This project focuses on developing an Intrusion Detection System (IDS) using machine learning techniques. The IDS aims to analyze datasets for intrusion patterns, preprocess data efficiently, and prepare the foundation for applying machine learning models.
- Dataset Preprocessing: Handles large datasets efficiently using Polars.
- Data Exploration: Detailed exploration and analysis of datasets.
- Data Manipulation: Handles data cleaning, feature engineering, and processing.
- Performance Optimization: Optimized processing of large datasets compared to traditional libraries like Pandas.
Intrusion-Detection-Systems-using-ML/
├── input/ # Raw dataset files from Car Hacking Dataset
│ ├── attack_free.txt
│ ├── dos_dataset.csv
│ ├── fuzzy_dataset.csv
├── output/ # Processed datasets for analysis
│ ├── attack_free_df.csv
│ ├── dos_df.csv
│ ├── fuzzy_df.csv
├── notebooks/ # Jupyter notebooks for testing and analysis
│ ├── eda.ipynb # Exploratory data analysis using Pandas
│ ├── preprocess_data.ipynb # Data manipulation and feature engineering
│ ├── fix_data_issue.ipynb # Solving misplaced dlc-flag column issue
│ ├── visualize_data.ipynb # Data visualization with graphics
│ ├── utils.ipynb # Some helper functions
├── src/ # Final Python scripts for processing data
│ ├── get_data_pandas.py # Dataset loading with Pandas
│ ├── load_data.py # Optimized dataset loading with Polars
│ ├── preprocess_data.py # Data manipulation functions
│ ├── train_model.py # Data modelling
│ ├── utils.py # Helper Functions
├── README.md # Project documentation (you're reading this)

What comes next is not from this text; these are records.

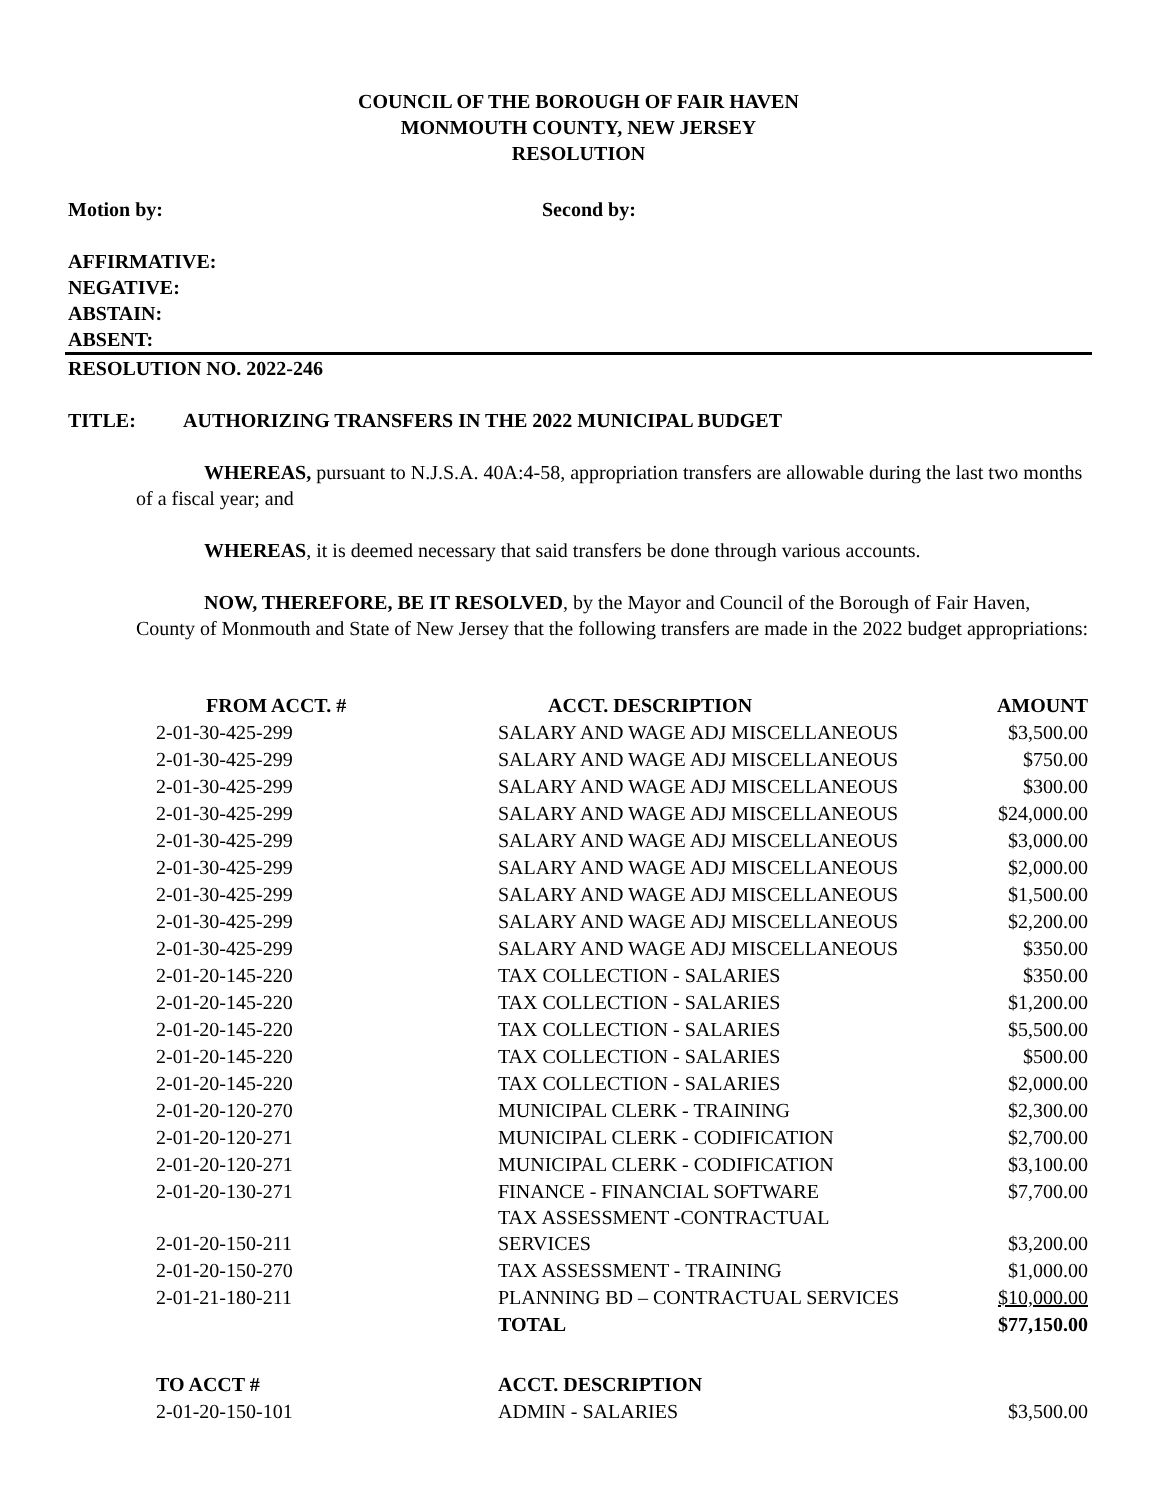COUNCIL OF THE BOROUGH OF FAIR HAVEN
MONMOUTH COUNTY, NEW JERSEY
RESOLUTION
Motion by: Second by:
AFFIRMATIVE:
NEGATIVE:
ABSTAIN:
ABSENT:
RESOLUTION NO. 2022-246
TITLE: AUTHORIZING TRANSFERS IN THE 2022 MUNICIPAL BUDGET
WHEREAS, pursuant to N.J.S.A. 40A:4-58, appropriation transfers are allowable during the last two months of a fiscal year; and
WHEREAS, it is deemed necessary that said transfers be done through various accounts.
NOW, THEREFORE, BE IT RESOLVED, by the Mayor and Council of the Borough of Fair Haven, County of Monmouth and State of New Jersey that the following transfers are made in the 2022 budget appropriations:
| FROM ACCT. # | ACCT. DESCRIPTION | AMOUNT |
| --- | --- | --- |
| 2-01-30-425-299 | SALARY AND WAGE ADJ MISCELLANEOUS | $3,500.00 |
| 2-01-30-425-299 | SALARY AND WAGE ADJ MISCELLANEOUS | $750.00 |
| 2-01-30-425-299 | SALARY AND WAGE ADJ MISCELLANEOUS | $300.00 |
| 2-01-30-425-299 | SALARY AND WAGE ADJ MISCELLANEOUS | $24,000.00 |
| 2-01-30-425-299 | SALARY AND WAGE ADJ MISCELLANEOUS | $3,000.00 |
| 2-01-30-425-299 | SALARY AND WAGE ADJ MISCELLANEOUS | $2,000.00 |
| 2-01-30-425-299 | SALARY AND WAGE ADJ MISCELLANEOUS | $1,500.00 |
| 2-01-30-425-299 | SALARY AND WAGE ADJ MISCELLANEOUS | $2,200.00 |
| 2-01-30-425-299 | SALARY AND WAGE ADJ MISCELLANEOUS | $350.00 |
| 2-01-20-145-220 | TAX COLLECTION - SALARIES | $350.00 |
| 2-01-20-145-220 | TAX COLLECTION - SALARIES | $1,200.00 |
| 2-01-20-145-220 | TAX COLLECTION - SALARIES | $5,500.00 |
| 2-01-20-145-220 | TAX COLLECTION - SALARIES | $500.00 |
| 2-01-20-145-220 | TAX COLLECTION - SALARIES | $2,000.00 |
| 2-01-20-120-270 | MUNICIPAL CLERK - TRAINING | $2,300.00 |
| 2-01-20-120-271 | MUNICIPAL CLERK - CODIFICATION | $2,700.00 |
| 2-01-20-120-271 | MUNICIPAL CLERK - CODIFICATION | $3,100.00 |
| 2-01-20-130-271 | FINANCE - FINANCIAL SOFTWARE | $7,700.00 |
| 2-01-20-150-211 | TAX ASSESSMENT -CONTRACTUAL SERVICES | $3,200.00 |
| 2-01-20-150-270 | TAX ASSESSMENT - TRAINING | $1,000.00 |
| 2-01-21-180-211 | PLANNING BD – CONTRACTUAL SERVICES | $10,000.00 |
| | TOTAL | $77,150.00 |
| TO ACCT # | ACCT. DESCRIPTION | |
| 2-01-20-150-101 | ADMIN - SALARIES | $3,500.00 |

The raw datasets are taken from the Car Hacking Dataset, which contains records for intrusion detection, such as:
attack_free.txt
: Attack-free dataset.dos_dataset.csv
: Denial of Service (DoS) dataset.fuzzy_dataset.csv
: Fuzzy intrusion dataset.
Processed datasets are saved in the output
folder as:
attack_free_df.csv
dos_df.csv
fuzzy_df.csv
- Clone the repository:
git clone https://github.com/yourusername/Intrusion-Detection-Systems-using-ML.git cd Intrusion-Detection-Systems-using-ML
- Install dependencies:
Create and activate a virtual environment, then install requirements:python -m venv venv source venv/bin/activate # For Linux/Mac venv\Scripts\activate # For Windows pip install -r requirements.txt
- Run preprocessing scripts:
Use the src scripts to generate processed datasets:
python src/load_data.py
- Load data: Process large datasets with optimized Polars methods in src/load_data.py.
- Exploration: Use notebooks/eda.ipynb to explore datasets.
- Manipulation: Modify datasets using notebooks/preprocess_data.ipynb or src/preprocess_data.py.
- Visualization: Visualize datasets using notebooks/visualize_data.ipynb
Contributions are welcome! Please fork the repository, make your changes, and submit a pull request.
- This project is licensed under the MIT License.
- Car Hacking Dataset: The source of the raw datasets.
- Polars Library: For efficient data manipulation.
- Open-source community for inspiration and tools.